Toton menjelaskan bahwa saat ini yang menajdi kendala dalam pendampingan adalah masih tidak rata pengetahuan HIV/Aids pada layanan medis. Sehingga, diharapkan para medis disetiap Kabupaten/Kota bisa belajar lagi untuk melayani ODHA secara ramah sesuai kapasitas dan kompetensi.

“Kalau bisa berani membuka layanan yang lebih jauh lagi sesuai dibutuhkan. Contohnya, kehamilan dalam proses melahirkan orang HIV. Sehingga, tidak perlu untuk dirujuk ke RS Adam Malik. Kemudian ODHA yang mengalami kecelakaan harus dilakukan operasi bedah, seharusnya bisa dilakukan di rs terdekat. Jadi semua ini tentang pemerataan kompetensi petugas medis di setiap daerah-daerah,” jelas Toton.

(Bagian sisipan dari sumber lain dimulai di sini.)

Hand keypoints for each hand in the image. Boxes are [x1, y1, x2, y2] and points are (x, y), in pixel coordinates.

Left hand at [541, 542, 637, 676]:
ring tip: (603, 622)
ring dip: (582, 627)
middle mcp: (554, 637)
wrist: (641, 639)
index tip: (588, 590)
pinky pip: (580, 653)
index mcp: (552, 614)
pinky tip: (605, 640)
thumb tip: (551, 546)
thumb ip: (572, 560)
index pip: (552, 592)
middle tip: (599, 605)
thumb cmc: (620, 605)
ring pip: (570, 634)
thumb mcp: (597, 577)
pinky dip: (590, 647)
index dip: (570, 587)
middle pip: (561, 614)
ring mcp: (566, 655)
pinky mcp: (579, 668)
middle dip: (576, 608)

“Akhirnya ODHA ini menempuh berapa kilometer untuk ke Medan dengan kondisinya. Ini menjadi beban juga. Seharusnya ada kebijakan dari Kepala Daerah masing-masing. Yang bisa menggerakkan itu ya Gubernur. Masalah HIV/Aids ini masalah kita bersama, jangan menumpuk di Medan,” tambahnya.

4. Stigma di Kota Medan diakui sudah relatif berkurang

ilustrasi AIDS (IDN Times/Mardya Shakti)

Terkait stigma, Toton menjelaskan untuk Kota Medan sudah relatif berkurang. Namun, untuk didaerah diprediksi masih tinggi.

“Kenapa ODHA tidak mau mengakses layanan didaerahnya bisa jadi stigmanya masih tinggi. Makanya, mereka rela jauh-jauh ke Medan untuk mengambil obat padahal didaerahnya ada layana HIV, karena layanan itu belum bebas stigma, layanan itu belum cukup ramah pada komunitas,” ucapnya.

Dia mengatakan, hal yang paling mendasar untuk bisa bebas dari stigma didaerah-daerah tersebut adalah mengirim pihak medis Puskesmas agar bisa belajar melayani ODHA dan ramah terhadap komunitas.